Pursuant to subsection 84.1(2.1), the non-arm’s length person is deemed for the purposes of subparagraph 84.1(2)(a.1)(ii) to have claimed CGE in respect of the entire $100,000 capital gain realized on the transfer of the share.

Example 2

Facts are the same as in Example 1 except that the non-arm’s length person had no unclaimed CGE remaining after the end of the year in which the transfer occurred. Under subsection 84.1(2.1), the amount of CGE deemed to have been claimed by the non-arm’s length person is determined as the lesser of (a) and (b) where:

(a)   is the total of

(i) reserve under 40(1)(a)(iii)                                $50,000
(ii) twice the amount deducted under
section 110.6                                                        $50,000 (2 x $25,000 CGE)
                                                                             $100,000
and

(b)   is twice the maximum amount that could
have been deducted under section 110.6
in respect of the taxable gain if no reserve
under 40(1)(a)(iii) had been claimed                      $50,000 (2 x $25,000 CGE)
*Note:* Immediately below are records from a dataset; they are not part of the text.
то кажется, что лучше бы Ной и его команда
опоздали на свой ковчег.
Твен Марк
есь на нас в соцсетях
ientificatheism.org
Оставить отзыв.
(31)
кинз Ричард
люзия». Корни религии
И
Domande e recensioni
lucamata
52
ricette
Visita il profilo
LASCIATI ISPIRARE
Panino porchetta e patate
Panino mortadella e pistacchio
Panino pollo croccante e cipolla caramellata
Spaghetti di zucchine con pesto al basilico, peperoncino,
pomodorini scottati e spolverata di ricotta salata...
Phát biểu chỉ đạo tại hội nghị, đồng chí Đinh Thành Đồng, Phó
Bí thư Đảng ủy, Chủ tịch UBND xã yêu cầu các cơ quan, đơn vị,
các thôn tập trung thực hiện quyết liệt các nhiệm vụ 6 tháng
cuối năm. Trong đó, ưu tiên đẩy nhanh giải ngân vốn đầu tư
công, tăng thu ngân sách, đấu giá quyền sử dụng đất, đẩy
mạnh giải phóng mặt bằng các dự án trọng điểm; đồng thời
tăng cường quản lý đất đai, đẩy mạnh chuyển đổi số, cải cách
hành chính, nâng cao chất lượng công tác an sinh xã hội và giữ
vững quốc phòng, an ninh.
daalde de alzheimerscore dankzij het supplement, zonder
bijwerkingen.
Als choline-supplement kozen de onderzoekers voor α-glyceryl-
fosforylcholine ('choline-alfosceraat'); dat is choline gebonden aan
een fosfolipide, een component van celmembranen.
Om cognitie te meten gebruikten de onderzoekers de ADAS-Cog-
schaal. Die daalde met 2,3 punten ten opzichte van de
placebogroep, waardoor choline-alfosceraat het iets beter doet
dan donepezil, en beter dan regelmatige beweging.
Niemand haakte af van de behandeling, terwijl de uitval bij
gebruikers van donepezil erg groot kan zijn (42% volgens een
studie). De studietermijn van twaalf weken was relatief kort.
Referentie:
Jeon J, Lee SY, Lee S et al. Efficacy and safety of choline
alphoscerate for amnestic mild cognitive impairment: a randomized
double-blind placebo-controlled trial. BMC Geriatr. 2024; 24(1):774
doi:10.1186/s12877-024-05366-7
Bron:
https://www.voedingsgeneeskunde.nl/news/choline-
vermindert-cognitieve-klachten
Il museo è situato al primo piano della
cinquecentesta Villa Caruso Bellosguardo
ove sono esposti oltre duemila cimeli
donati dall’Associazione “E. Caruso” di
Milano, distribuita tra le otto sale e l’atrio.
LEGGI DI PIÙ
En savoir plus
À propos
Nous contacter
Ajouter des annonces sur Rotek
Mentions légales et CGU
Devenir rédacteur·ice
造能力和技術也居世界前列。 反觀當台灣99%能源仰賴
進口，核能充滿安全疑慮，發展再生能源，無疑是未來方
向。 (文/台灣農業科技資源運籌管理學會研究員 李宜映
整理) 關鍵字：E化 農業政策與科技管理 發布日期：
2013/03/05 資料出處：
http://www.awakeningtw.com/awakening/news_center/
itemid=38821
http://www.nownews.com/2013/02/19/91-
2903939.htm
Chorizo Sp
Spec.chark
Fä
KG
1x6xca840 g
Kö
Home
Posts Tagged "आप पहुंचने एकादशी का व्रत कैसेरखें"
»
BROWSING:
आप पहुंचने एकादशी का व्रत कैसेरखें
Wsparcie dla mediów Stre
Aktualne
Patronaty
Pursuant to subsection 84.1(2.1), the non-arm’s length person is deemed for the purposes of subparagraph 84.1(2)(a.1)(ii) to have claimed CGE in respect of only $50,000 of the capital gain realized on the transfer of the share.

Example 3

Facts are the same as in Example 1 except that the non-arm’s length person had $10,000 CGE remaining after the end of the year in which the transfer occurred. Under subsection 84.1(2.1), the amount of CGE deemed to have been claimed by the non-arm’s length person is determined as the lesser of (a) and (b) where:

(a)   is the total of

(i) reserve under 40(1)(a)(iii)                                       $50,000
(ii) twice the amount deducted under
section 110.6                                                               $50,000 (2 x $25,000 CGE)
                                                                                    $100,000
and

(b)   is twice the maximum amount that could
have been deducted under section 110.6
in respect of the taxable gain if no reserve
under 40(1)(a)(iii) had been claimed                           $70,000 (2 x $35,000 CGE)

Pursuant to subsection 84.1(2.1), the non-arm’s length person is deemed for the purposes of subparagraph 84.1(2)(a.1)(ii) to have claimed CGE in respect of only $70,000 of the capital gain realized on the transfer of the share.

It should be noted that, as indicated in the wording of the provision, the application of the deeming rule in subsection 84.1(2.1) to a taxpayer applies only for the purposes of subparagraph 84.1(2)(a.1)(ii).  In other words, the application of the deeming rule in subsection 84.1(2.1) does not impact that taxpayer’s ability to claim a CGE exemption under the rules in section 110.6.